Heartbeat started with the audio dropping to the sound of Sunny Hitt's amplified heart thumping through the hall.  She was all in red, projecting form, posture and motion well, a somatic language which told a story of the heart.  Sunny is a good storyteller.  Janney read an anatomical description of the heart that had an eerie resonance set against the sound of the pumping heart. Bill began with high harmonic noises that you'd never expect from a bass while Trilok played ambiently through the water percussion mics.  The second movement of Heartbeat featured a collage of vocalizing and counting starting with a whisper and gradually crescendoing.  The vocals were led by Dave Revels and Lynn Mabry, he sang with the Persuasions, she sang with Sly Stone, two of the finest singers I've ever worked with and sounding as sweet as ever tonight.  Sheila E. joined them on vocals and the three part harmonies they gave had a surrealistically perfect Motown sound.  I had never heard it live that good before.  Janney and Ryan Edwards also were singing and counting, nicely fleshing out the vocal ensemble.

Heartbeat made the implicit explicit.  Normally you don't hear and aren't aware of the sound the heart makes pumping life sustaining blood and oxygen to the brain and nervous system.  Even less do we consider the musicality of that sound.  The hidden music of the heart always playing in our body.

As above, so below,  a primary axiom of magic attributed to the quasi-mythical Egyptian teacher Hermes Trismegistus means that you can make a model of something in the microcosm that has sympathetic resonance with the macrocosm.  In the microcosm of the Gramercy Theater, Sunny Hitt's heartbeat pumped life into the music of that chamber, it was the driving force.  By the principle of As below, so above the same would have occurred in the macrocosm.  The planet survived another night without going up in flames.  Despite high emotions, all the protests of the Ferguson verdict throughout the country stayed peaceful. 
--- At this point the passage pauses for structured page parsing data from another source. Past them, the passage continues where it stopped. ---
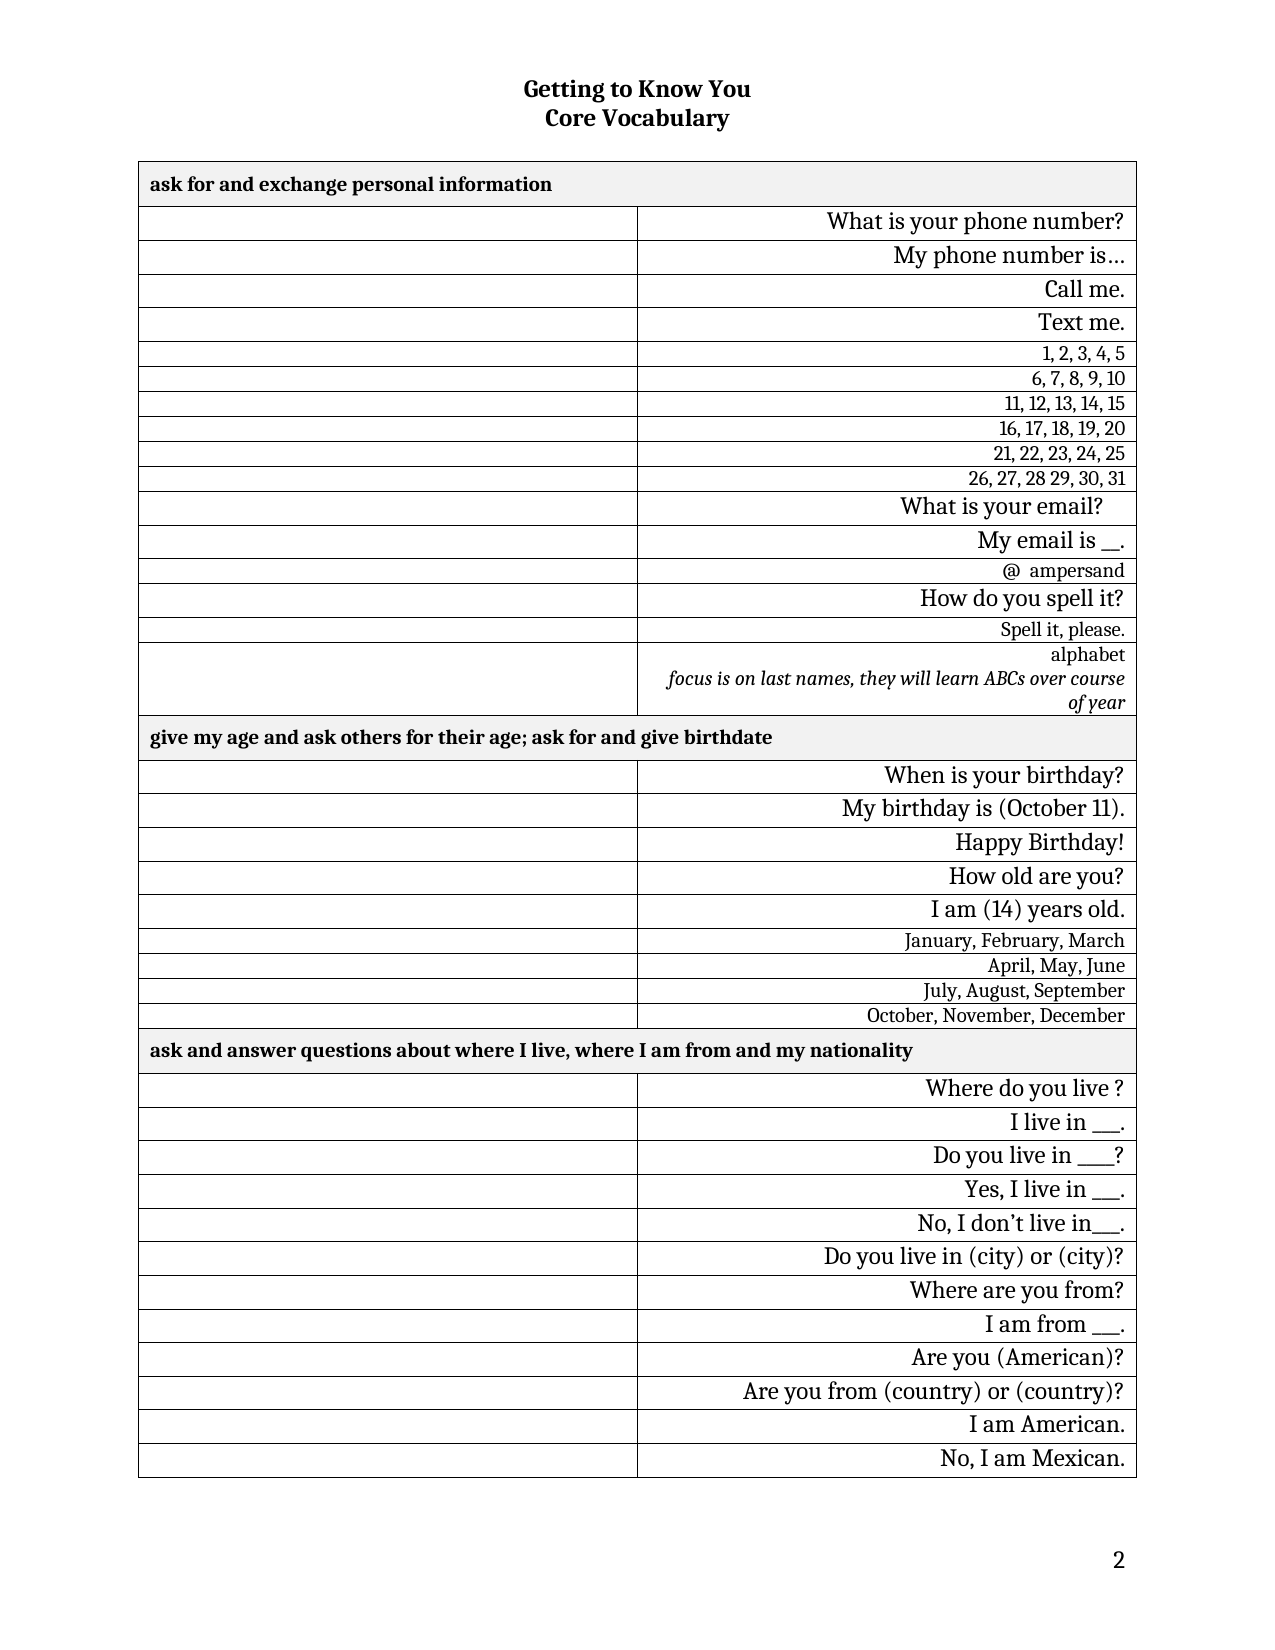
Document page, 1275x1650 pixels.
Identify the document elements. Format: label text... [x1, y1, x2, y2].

table_cell [139, 618, 637, 642]
table_cell [139, 828, 637, 861]
table_cell Where do you live ? [638, 1074, 1136, 1107]
table_cell [139, 584, 637, 617]
table_cell Call me. [638, 275, 1136, 307]
table_cell What is your email? [638, 492, 1136, 524]
table_cell 6, 7, 8, 9, 10 [638, 367, 1136, 391]
table_cell [139, 979, 637, 1003]
table_cell [139, 559, 637, 583]
table_cell [139, 492, 637, 524]
table_cell give my age and ask others for their age; ask for and give birthdate [139, 716, 1136, 760]
table_cell [139, 643, 637, 715]
table_cell No, I don’t live in___. [638, 1209, 1136, 1241]
table_cell What is your phone number? [638, 207, 1136, 240]
table_cell Yes, I live in ___. [638, 1175, 1136, 1207]
table_cell [139, 417, 637, 441]
table_cell Text me. [638, 308, 1136, 341]
table_cell Are you from (country) or (country)? [638, 1377, 1136, 1409]
table_cell Are you (American)? [638, 1343, 1136, 1376]
table_cell [139, 1377, 637, 1409]
table_cell I am (14) years old. [638, 895, 1136, 928]
table_cell ask and answer questions about where I live, where I am from and my nationality [139, 1029, 1136, 1073]
table_cell Spell it, please. [638, 618, 1136, 642]
table_cell [139, 1209, 637, 1241]
table_cell [139, 794, 637, 827]
table_cell ask for and exchange personal information [139, 162, 1136, 206]
table_cell My phone number is… [638, 241, 1136, 273]
table_cell 21, 22, 23, 24, 25 [638, 442, 1136, 466]
table_cell Happy Birthday! [638, 828, 1136, 861]
table_cell I am from ___. [638, 1310, 1136, 1342]
table_cell 1, 2, 3, 4, 5 [638, 342, 1136, 366]
table_cell [139, 1004, 637, 1028]
table_cell January, February, March [638, 929, 1136, 953]
table_cell July, August, September [638, 979, 1136, 1003]
table_cell 26, 27, 28 29, 30, 31 [638, 467, 1136, 491]
table_cell [139, 929, 637, 953]
table_cell October, November, December [638, 1004, 1136, 1028]
table_cell [139, 1242, 637, 1275]
table_cell [139, 761, 637, 793]
table_cell [139, 275, 637, 307]
table_cell I am American. [638, 1410, 1136, 1443]
table_cell [139, 1141, 637, 1174]
table_cell [139, 392, 637, 416]
table_cell [139, 954, 637, 978]
table_cell [139, 1108, 637, 1140]
table_cell Do you live in (city) or (city)? [638, 1242, 1136, 1275]
table_cell [139, 895, 637, 928]
table_cell [139, 1343, 637, 1376]
table_cell [139, 342, 637, 366]
table_cell [139, 526, 637, 558]
table_cell alphabet focus is on last names, they will learn ABCs over course of year [638, 643, 1136, 715]
table_cell [139, 467, 637, 491]
table_cell [139, 207, 637, 240]
table_cell [139, 1444, 637, 1477]
table_cell 16, 17, 18, 19, 20 [638, 417, 1136, 441]
table_cell [139, 862, 637, 894]
table_cell [139, 241, 637, 273]
table_cell My email is __. [638, 526, 1136, 558]
table_cell [139, 442, 637, 466]
table_cell Where are you from? [638, 1276, 1136, 1308]
table_cell How old are you? [638, 862, 1136, 894]
table_cell Do you live in ____? [638, 1141, 1136, 1174]
table_cell My birthday is (October 11). [638, 794, 1136, 827]
table_cell [139, 1074, 637, 1107]
table_cell [139, 1310, 637, 1342]
table_cell 11, 12, 13, 14, 15 [638, 392, 1136, 416]
table_cell April, May, June [638, 954, 1136, 978]
table_cell I live in ___. [638, 1108, 1136, 1140]
table_cell @ ampersand [638, 559, 1136, 583]
table_cell [139, 1276, 637, 1308]
table_cell How do you spell it? [638, 584, 1136, 617]
table_cell When is your birthday? [638, 761, 1136, 793]
table_cell [139, 367, 637, 391]
table_cell [139, 1410, 637, 1443]
table_cell [139, 1175, 637, 1207]
table_cell No, I am Mexican. [638, 1444, 1136, 1477]
table_cell [139, 308, 637, 341]
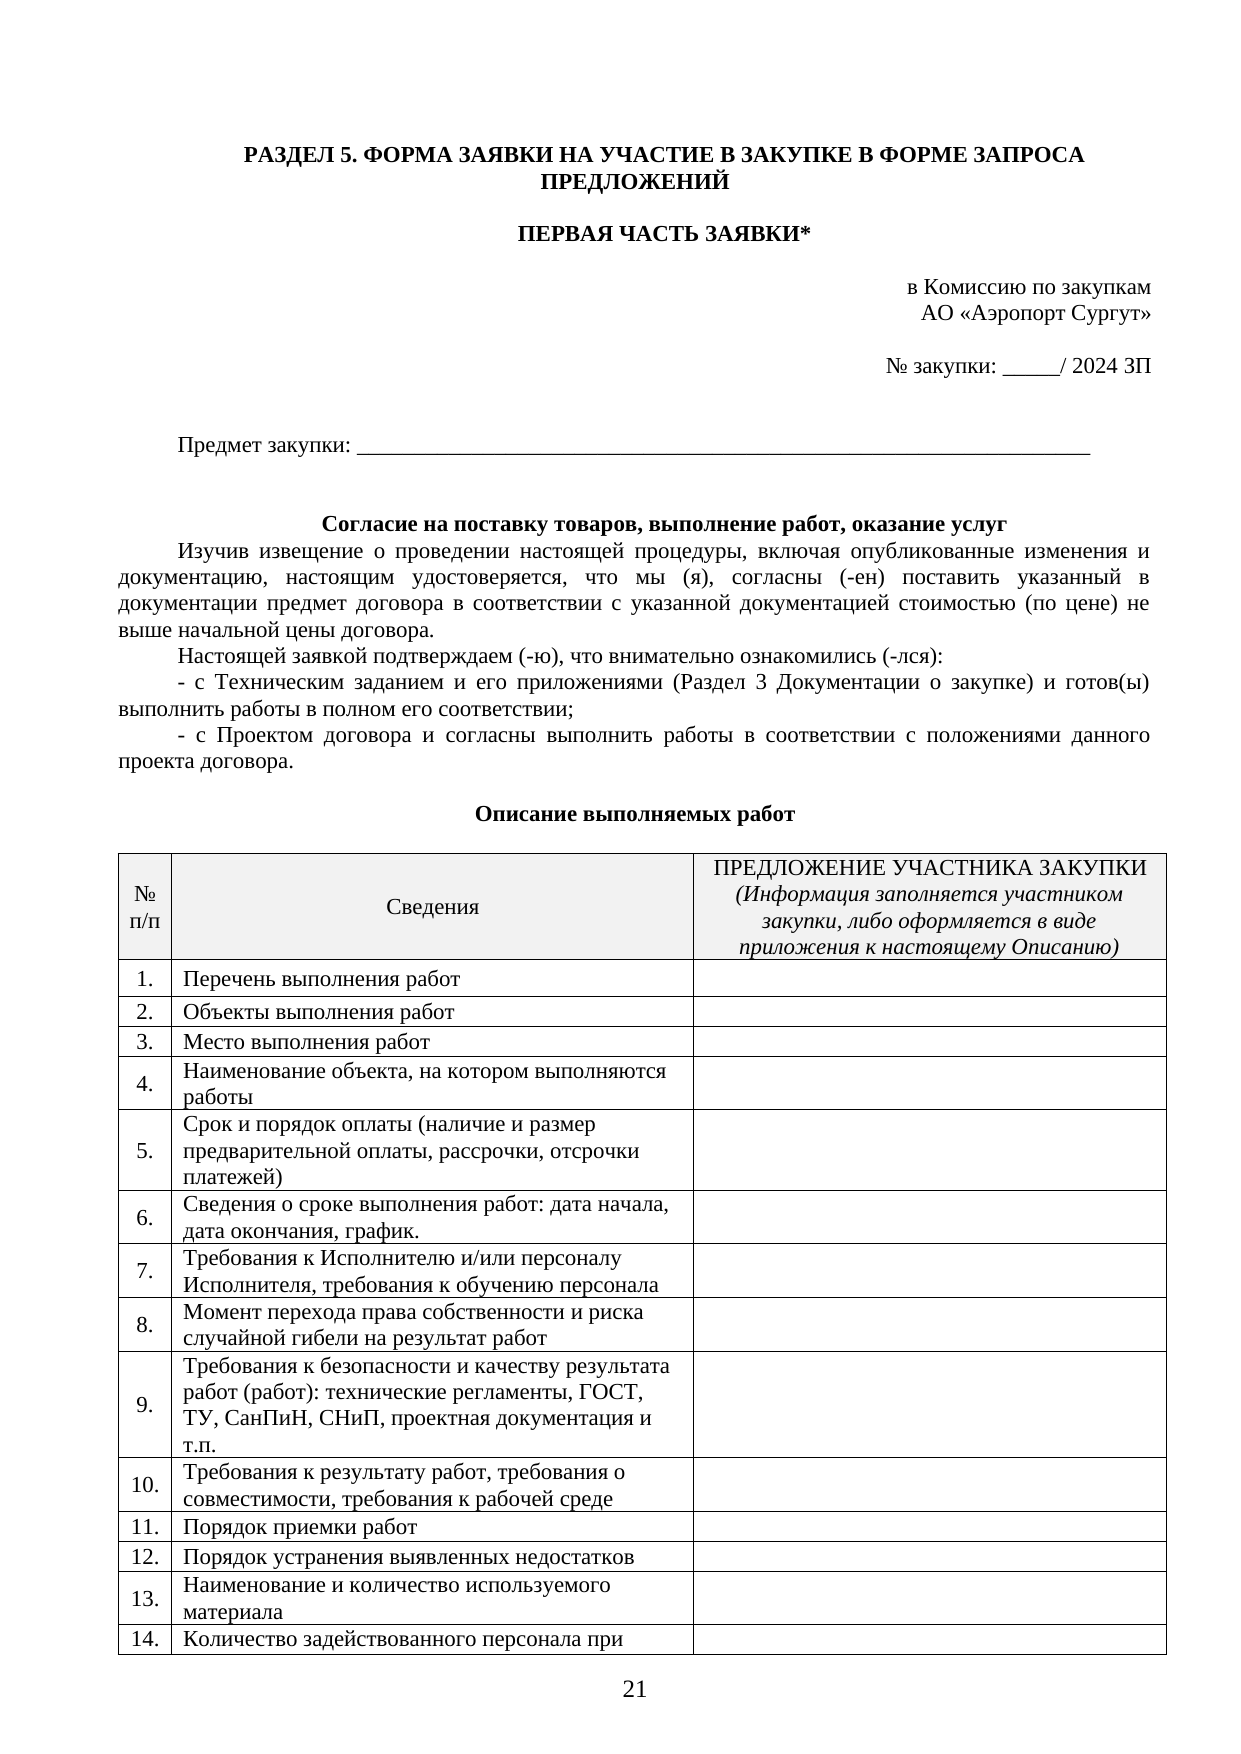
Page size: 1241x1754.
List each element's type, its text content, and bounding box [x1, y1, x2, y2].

table_cell [694, 1298, 1166, 1351]
table_header ПРЕДЛОЖЕНИЕ УЧАСТНИКА ЗАКУПКИ (Информация заполняется участником закупки, либо оформляется в виде приложения к настоящему Описанию) [694, 854, 1166, 959]
table_cell Требования к Исполнителю и/или персоналу Исполнителя, требования к обучению персонала [172, 1244, 693, 1297]
text РАЗДЕЛ 5. ФОРМА ЗАЯВКИ НА УЧАСТИЕ В ЗАКУПКЕ В ФОРМЕ ЗАПРОСА ПРЕДЛОЖЕНИЙ [118, 141, 1152, 194]
table_cell 10. [119, 1458, 171, 1511]
text Согласие на поставку товаров, выполнение работ, оказание услуг [118, 510, 1152, 537]
text ПЕРВАЯ ЧАСТЬ ЗАЯВКИ* [118, 220, 1152, 247]
table_cell Наименование и количество используемого материала [172, 1572, 693, 1624]
text Описание выполняемых работ [118, 800, 1152, 827]
table_cell Срок и порядок оплаты (наличие и размер предварительной оплаты, рассрочки, отсрочки платежей) [172, 1110, 693, 1189]
text Предмет закупки: ________________________________________________________________ [118, 431, 1152, 458]
table_cell 9. [119, 1352, 171, 1457]
table_cell [694, 1110, 1166, 1189]
table_cell Место выполнения работ [172, 1027, 693, 1056]
table_cell 3. [119, 1027, 171, 1056]
table_cell [694, 1352, 1166, 1457]
table_header Сведения [172, 854, 693, 959]
table_cell 8. [119, 1298, 171, 1351]
table_cell 2. [119, 997, 171, 1026]
table_cell [694, 1458, 1166, 1511]
table_cell 14. [119, 1625, 171, 1654]
table_cell [694, 1057, 1166, 1109]
text в Комиссию по закупкам [118, 273, 1152, 299]
text Изучив извещение о проведении настоящей процедуры, включая опубликованные изменения и документацию, настоящим удостоверяется, что мы (я), согласны (-ен) поставить указанный в документации предмет договора в соответствии с указанной документацией стоимостью (по цене) не выше начальной цены договора. [118, 537, 1152, 642]
table_cell Требования к результату работ, требования о совместимости, требования к рабочей среде [172, 1458, 693, 1511]
table_cell Перечень выполнения работ [172, 960, 693, 996]
text - с Техническим заданием и его приложениями (Раздел 3 Документации о закупке) и готов(ы) выполнить работы в полном его соответствии; [118, 668, 1152, 721]
table_cell [694, 1542, 1166, 1571]
table_cell 4. [119, 1057, 171, 1109]
table_cell [694, 1244, 1166, 1297]
table_cell 13. [119, 1572, 171, 1624]
table_cell Порядок устранения выявленных недостатков [172, 1542, 693, 1571]
table_cell Объекты выполнения работ [172, 997, 693, 1026]
table_cell [694, 997, 1166, 1026]
table_cell 12. [119, 1542, 171, 1571]
table_cell 11. [119, 1512, 171, 1541]
table_cell Порядок приемки работ [172, 1512, 693, 1541]
table_cell Требования к безопасности и качеству результата работ (работ): технические регламенты, ГОСТ, ТУ, СанПиН, СНиП, проектная документация и т.п. [172, 1352, 693, 1457]
table_cell [694, 1625, 1166, 1654]
table_cell Момент перехода права собственности и риска случайной гибели на результат работ [172, 1298, 693, 1351]
table_cell [694, 1027, 1166, 1056]
text Настоящей заявкой подтверждаем (-ю), что внимательно ознакомились (-лся): [118, 642, 1152, 668]
table_cell Наименование объекта, на котором выполняются работы [172, 1057, 693, 1109]
table_header № п/п [119, 854, 171, 959]
table_cell 5. [119, 1110, 171, 1189]
table_cell [694, 1191, 1166, 1243]
table_cell [694, 960, 1166, 996]
table_cell [694, 1572, 1166, 1624]
text - с Проектом договора и согласны выполнить работы в соответствии с положениями данного проекта договора. [118, 721, 1152, 774]
table_cell 6. [119, 1191, 171, 1243]
text АО «Аэропорт Сургут» [118, 299, 1152, 326]
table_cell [172, 1625, 693, 1654]
table_cell 7. [119, 1244, 171, 1297]
text № закупки: _____/ 2024 ЗП [118, 352, 1152, 378]
table_cell 1. [119, 960, 171, 996]
table_cell Сведения о сроке выполнения работ: дата начала, дата окончания, график. [172, 1191, 693, 1243]
table_cell [694, 1512, 1166, 1541]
Heartbeat concluded the first part of the show.  Everyone stepped out and took a bow.  The audience gave them a standing ovation.  Emotions ran high here too, but of a far different, transcendental nature.  Next up was DJ Adam Gibbons and his world music dance beats.  People began dancing.  The lighting crew had a blast letting loose with their rig following the DJs beat.

The end finale stayed at the plateau reached by Heartbeat and went up from there.  I already mentioned the percussion solo that reintroduced the live musicians.  That was followed by Bill soloing on his fretless bass while Janney projected a kaleidoscope of Laswell images as if to portray the multidimensional aspects of Being.  Everyone else joined in, horns, singers, keys, Logic, Ryan Edwards now on djembe, everyone listening to each other, sounding cohesive and exuberant with life.  They found the hidden music.